In [31]:
import requests
url = 'https://text.npr.org/nx-s1-5227172'
response = requests.get(url)

In [32]:
from bs4 import BeautifulSoup

# Supongamos que `response.text` contiene el HTML de la página
html_content = response.text

# Crear un objeto BeautifulSoup
soup = BeautifulSoup(html_content, 'html.parser')

# Extraer todas las etiquetas <p>
paragraphs = soup.find_all('p')

# Obtener solo el texto de las etiquetas <p>
paragraph_texts = [p.get_text(strip=True) for p in paragraphs]

In [26]:
from langchain_huggingface import HuggingFaceEmbeddings

embeddings = HuggingFaceEmbeddings(model_name="sentence-transformers/all-mpnet-base-v2")

In [37]:
from langchain_chroma import Chroma


vector_store = Chroma.from_texts(
    texts=paragraph_texts,
    collection_name="microplastics",
    embedding=embeddings,
    persist_directory="/tmp/chroma_microplastics",
)

In [38]:
results = vector_store.similarity_search(
    "What is a microplastic",
    k=3  #number of results
)
for res in results:
    print(res)

page_content='As they push to solve the puzzle of microplastics, here are six questions scientists are trying to answer.'
page_content='Our soil, drinking water and food supply, the air we breathe, all carry microplastics,defined asany plastic particle as small as 1 nanometer and as large as 5 millimeters. Some have built up in the environment over many years, while others arrive daily, as they shed from tires, our clothing, food packaging, personal care products and more.'
page_content='Humans encounter many pollutants over our lifetime. And given that researchers are still sorting out the best models for analyzing microplastics, many are cautious not to get ahead of the data.'


In [45]:
retriever = vector_store.as_retriever(
    search_type="similarity",  search_kwargs={"k": 3}
)

def search_with_retriever(query, top_k):
    try:
        retriever.search_kwargs["k"] = top_k  # Dynamically set the number of results
        results = retriever.get_relevant_documents(query)
        return "\n\n".join(
            [f"**Result {i+1}:**\n{doc.page_content}" for i, doc in enumerate(results)]
        )
    except Exception as e:
        return f"Error: {e}"

In [58]:
from langchain_core.output_parsers import StrOutputParser
from langchain.prompts import ChatPromptTemplate
from langchain_ollama.chat_models import ChatOllama
from langchain_core.runnables import RunnableLambda, RunnablePassthrough

# Prompt
template = """Answer the question based only on the following context:
{context}

Question: {question}
"""
prompt = ChatPromptTemplate.from_template(template)

# Local LLM
ollama_llm = "tinyllama"
model_local = ChatOllama(model=ollama_llm)

# Chain
chain = (
    {"context": retriever, "question": RunnablePassthrough()}
    | prompt
    | model_local
    | StrOutputParser()
)

In [59]:
chain.invoke("Who is Brander?")

'The question asks for information about a character in the given context, Suzanne Brander.'

In [39]:
import gradio as gr

In [62]:
with gr.Blocks() as demo:
    gr.Markdown("### Chroma Database Search")
    
    with gr.Row():
        query_input = gr.Textbox(label="Enter Your Query", placeholder="Type your question here...")
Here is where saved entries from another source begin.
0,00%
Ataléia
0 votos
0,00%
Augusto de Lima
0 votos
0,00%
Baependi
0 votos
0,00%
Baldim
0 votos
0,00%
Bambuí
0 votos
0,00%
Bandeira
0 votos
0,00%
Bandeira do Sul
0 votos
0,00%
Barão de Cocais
    search_button = gr.Button("Search")
    output_box = gr.Textbox(label="Search Results", lines=15)

    # Bind the function to the Gradio UI
    search_button.click(fn=chain.invoke, inputs=[query_input], outputs=output_box)

# Launch the App
demo.launch()

* Running on local URL:  http://127.0.0.1:7863

To create a public link, set `share=True` in `launch()`.